他越来越怕...越来越怕...怕心中所想成为现实。
南燕她...真的已经属于别人了!
穿过记忆中的小径,错落山间的屋宅渐渐多了起来,飞快的脚步也吸引了农夫们的注意,但他们还没来得及打招呼,净缘就一溜烟地窜了过去,只留下他们疑惑的目光。

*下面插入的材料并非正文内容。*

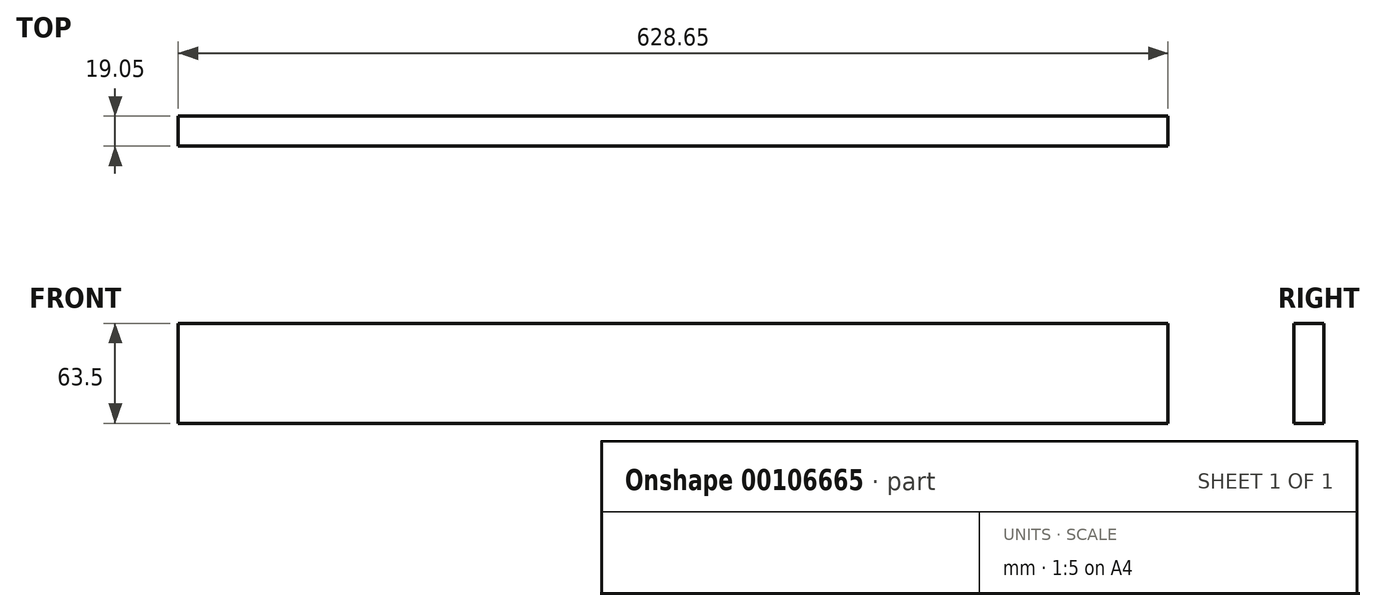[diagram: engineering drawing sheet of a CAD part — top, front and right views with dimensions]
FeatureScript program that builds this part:
annotation { "Feature Type Name" : "Feature", "Feature Type Description" : "" }
export const myFeature = defineFeature(function(context is Context, id is Id, definition is map)
    precondition{}
    {
        {
            var Q0;
            Q0=qCreatedBy(makeId("Front.planeOp"),FACE);
            var sketch = newSketch(context, id + "F0", { "sketchPlane" : qUnion([Q0])});
            skLineSegment(sketch, "E0.bottom", {"start": v(0, 0) * mm, "end": v(628.65, 0) * mm});
            skLineSegment(sketch, "E0.top", {"start": v(0, 63.5) * mm, "end": v(628.65, 63.5) * mm});
            skLineSegment(sketch, "E0.left", {"start": v(0, 0) * mm, "end": v(0, 63.5) * mm});
            skLineSegment(sketch, "E0.right", {"start": v(628.65, 0) * mm, "end": v(628.65, 63.5) * mm});
            skSolve(sketch);
        }
        {
            var Q0;
            Q0=makeQuery(id+"F0.imprint","IMPRINT",FACE,{"disambiguationData":[TD([[makeQuery(id+"F0.imprint","IMPRINT",EDGE,{"derivedFrom":sQuery(id+"F0.wireOp",EDGE,"E0.bottom")}),1.0]])]});
            extrude(context, id + "F1", {"entities" : qUnion([Q0]), "depth" : 19.05 * mm});
        }
    });
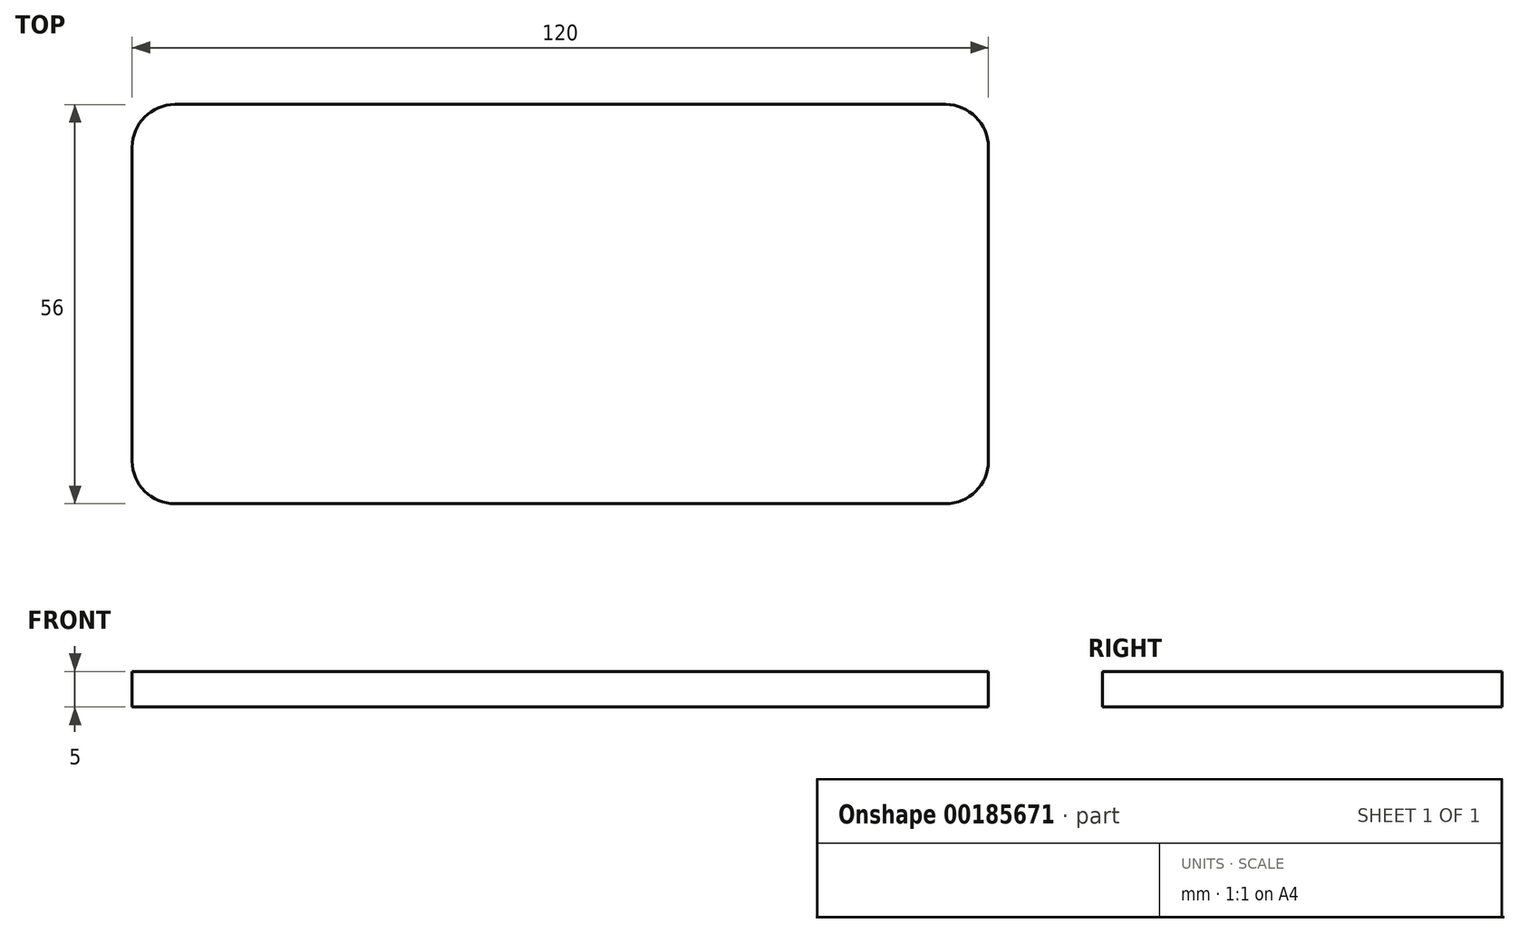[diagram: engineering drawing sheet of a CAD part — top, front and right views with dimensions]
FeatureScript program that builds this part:
annotation { "Feature Type Name" : "Feature", "Feature Type Description" : "" }
export const myFeature = defineFeature(function(context is Context, id is Id, definition is map)
    precondition{}
    {
        {
            var Q0;
            Q0=qCreatedBy(makeId("Top.planeOp"),FACE);
            var sketch = newSketch(context, id + "F0", { "sketchPlane" : qUnion([Q0])});
            skLineSegment(sketch, "E0.bottom", {"start": v(-56.48, 30.1) * mm, "end": v(51.52, 30.1) * mm});
            skLineSegment(sketch, "E0.top", {"start": v(-56.48, -25.9) * mm, "end": v(51.52, -25.9) * mm});
            skLineSegment(sketch, "E0.left", {"start": v(-62.48, 24.1) * mm, "end": v(-62.48, -19.9) * mm});
            skLineSegment(sketch, "E0.right", {"start": v(57.52, 24.1) * mm, "end": v(57.52, -19.9) * mm});
            skPoint(sketch, "E1.visualSharp", {"position": v(-62.48, 30.1) * mm});
            skArc(sketch, "E1.filletArc", {"start": v(-56.48, 30.1) * mm, "mid": v(-60.73, 28.34) * mm, "end": v(-62.48, 24.1) * mm});
            skPoint(sketch, "E2.visualSharp", {"position": v(-62.48, -25.9) * mm});
            skArc(sketch, "E2.filletArc", {"start": v(-62.48, -19.9) * mm, "mid": v(-60.73, -24.15) * mm, "end": v(-56.48, -25.9) * mm});
            skPoint(sketch, "E3.visualSharp", {"position": v(57.52, -25.9) * mm});
            skArc(sketch, "E3.filletArc", {"start": v(51.52, -25.9) * mm, "mid": v(55.76, -24.15) * mm, "end": v(57.52, -19.9) * mm});
            skPoint(sketch, "E4.visualSharp", {"position": v(57.52, 30.1) * mm});
            skArc(sketch, "E4.filletArc", {"start": v(57.52, 24.1) * mm, "mid": v(55.76, 28.34) * mm, "end": v(51.52, 30.1) * mm});
            skSolve(sketch);
        }
        {
            var Q0;
            Q0 = qSketchRegion(id + "F0", true);
            extrude(context, id + "F1", {"entities" : qUnion([Q0]), "depth" : 5 * mm});
        }
    });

没多久,气喘吁吁的净缘猛地停在了一处宅子的面前,其中安静无比,烟火全无。
看上去,似乎并没有人居住。
难道真的出嫁,到亲家家里去了!?
净缘的脸色猛地拧了一下,心头升起了一股难以形容的热气,仿佛要将胸腔炸裂。
他紧紧捏住拳头,感受着这种从未体会过的情绪。
这就是愤怒吗?
可南燕嫁人是天经地义的,自己有什么可愤怒的?
他渐渐松开了拳头,失神地推开院门,走了进去。
这一刻,净缘心中再无恐惧,亦无愤怒,只有浓浓的不甘!
如果自己昨日表明心意,和南燕一起离开,她就不会嫁给别人了吧?
净缘眼含悲戚,只觉得自己的心永永远远地缺了一角,变得残缺不全,再无法修复。
失神的眼眸四处张望,他也不知道自己在看些什么,似乎只是本能地期盼着,想要再看到那道熟悉的身影。
可惜,并没有。
四周依旧宁静,唯有虫鸣与鸟叫不时地传荡回响。
但净缘的注意力还是渐渐收拢了一些,他看着院内的鸡圈与猪舍,露出了疑惑。
他记得,南燕家可是养了不少家畜的,就算成亲需要,也不至于全都不留呀。
不对,有问题。
净缘眼眸微闪,快步走向紧闭的房门,走了进去。
他快速地将各个房间检查了一遍,发现竟然都有着收拾过的痕迹。
而这也就意味着,南燕一家似乎搬走了!
但这...这至于吗?嫁个女儿连家都给搬了!?
净缘想不通这一切,但并不妨碍他明白一点......他可能真的见不到南燕了!